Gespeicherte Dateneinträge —
++++++++++

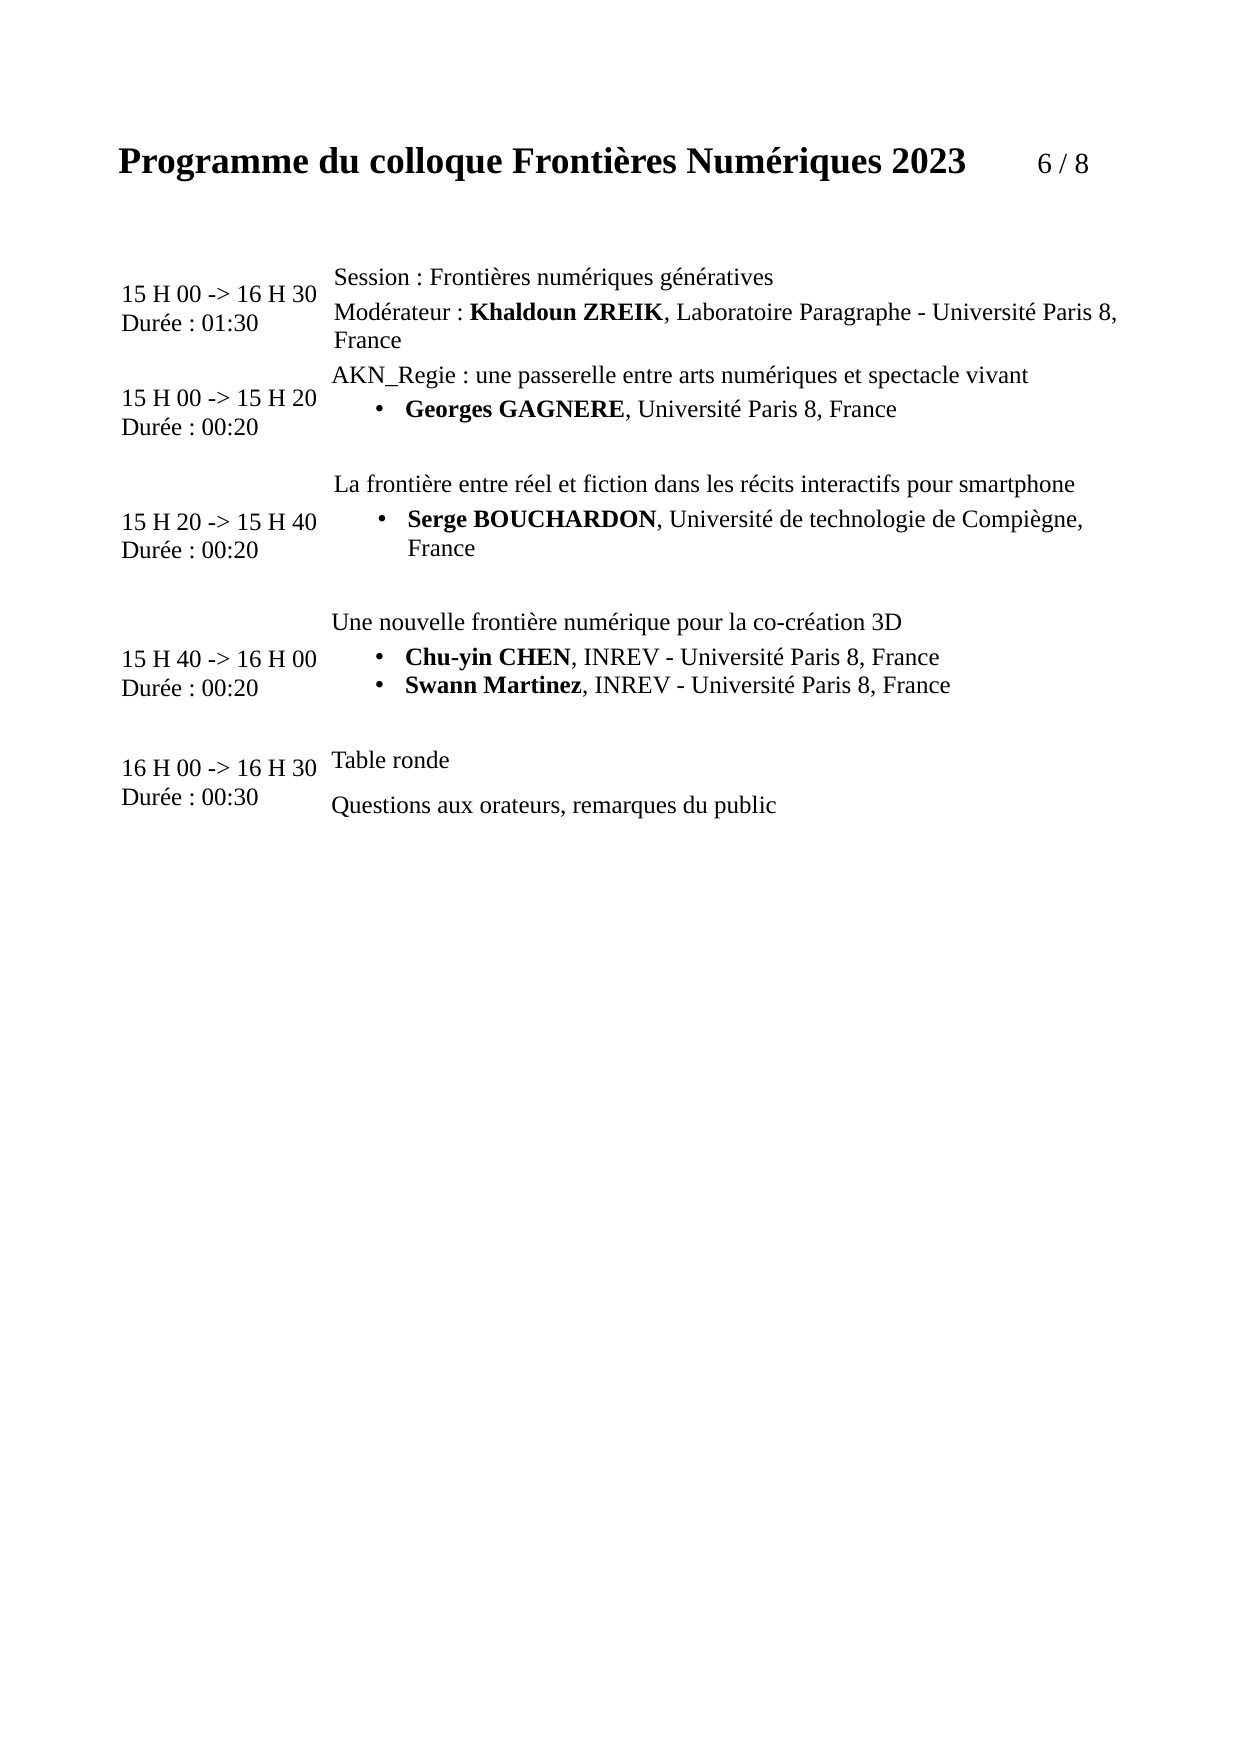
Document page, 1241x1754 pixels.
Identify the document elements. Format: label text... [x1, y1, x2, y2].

table_header 15 H 00 -> 15 H 20 Durée : 00:20 [118, 357, 328, 466]
table_header 15 H 00 -> 16 H 30 Durée : 01:30 [118, 259, 331, 357]
table_header 16 H 00 -> 16 H 30 Durée : 00:30 [118, 743, 328, 822]
table_header Une nouvelle frontière numérique pour la co-création 3D [328, 604, 963, 639]
table_cell Questions aux orateurs, remarques du public [328, 788, 788, 822]
table_cell [328, 732, 963, 742]
table_cell [328, 777, 788, 788]
table_header La frontière entre réel et fiction dans les récits interactifs pour smartphone [331, 466, 1123, 501]
table_header 15 H 40 -> 16 H 00 Durée : 00:20 [118, 604, 328, 742]
table_cell [328, 456, 1039, 466]
table_header 15 H 20 -> 15 H 40 Durée : 00:20 [118, 466, 331, 604]
table_cell [331, 594, 1123, 604]
table_header AKN_Regie : une passerelle entre arts numériques et spectacle vivant [328, 357, 1039, 392]
table_cell Chu-yin CHEN, INREV - Université Paris 8, France Swann Martinez, INREV - Université Paris 8, France [328, 639, 963, 732]
table_cell Serge BOUCHARDON, Université de technologie de Compiègne, France [331, 501, 1123, 594]
table_cell Modérateur : Khaldoun ZREIK, Laboratoire Paragraphe - Université Paris 8, France [331, 294, 1123, 357]
table_cell Georges GAGNERE, Université Paris 8, France [328, 392, 1039, 456]
table_header Session : Frontières numériques génératives [331, 259, 1123, 294]
table_header Table ronde [328, 743, 788, 777]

++++++++++

Aufgabenstellung — Stellen Sie die Zeilen der obigen Auflistung als Markdown-Tabelle mit den Spalten „Nr.“ und „Zeile“ dar. Lassen Sie dabei Leerzeilen und Bilder weg.

Vollständige Antwort —
| Nr. | Zeile |
|---|---|
| 1 | Document page, 1241x1754 pixels. |
| 2 | Identify the document elements. Format: label text... [x1, y1, x2, y2]. |
| 3 | table_header 15 H 00 -> 15 H 20 Durée : 00:20 [118, 357, 328, 466] |
| 4 | table_header 15 H 00 -> 16 H 30 Durée : 01:30 [118, 259, 331, 357] |
| 5 | table_header 16 H 00 -> 16 H 30 Durée : 00:30 [118, 743, 328, 822] |
| 6 | table_header Une nouvelle frontière numérique pour la co-création 3D [328, 604, 963, 639] |
| 7 | table_cell Questions aux orateurs, remarques du public [328, 788, 788, 822] |
| 8 | table_cell [328, 732, 963, 742] |
| 9 | table_cell [328, 777, 788, 788] |
| 10 | table_header La frontière entre réel et fiction dans les récits interactifs pour smartphone [331, 466, 1123, 501] |
| 11 | table_header 15 H 40 -> 16 H 00 Durée : 00:20 [118, 604, 328, 742] |
| 12 | table_cell [328, 456, 1039, 466] |
| 13 | table_header 15 H 20 -> 15 H 40 Durée : 00:20 [118, 466, 331, 604] |
| 14 | table_cell [331, 594, 1123, 604] |
| 15 | table_header AKN_Regie : une passerelle entre arts numériques et spectacle vivant [328, 357, 1039, 392] |
| 16 | table_cell Chu-yin CHEN, INREV - Université Paris 8, France Swann Martinez, INREV - Université Paris 8, France [328, 639, 963, 732] |
| 17 | table_cell Serge BOUCHARDON, Université de technologie de Compiègne, France [331, 501, 1123, 594] |
| 18 | table_cell Modérateur : Khaldoun ZREIK, Laboratoire Paragraphe - Université Paris 8, France [331, 294, 1123, 357] |
| 19 | table_cell Georges GAGNERE, Université Paris 8, France [328, 392, 1039, 456] |
| 20 | table_header Session : Frontières numériques génératives [331, 259, 1123, 294] |
| 21 | table_header Table ronde [328, 743, 788, 777] |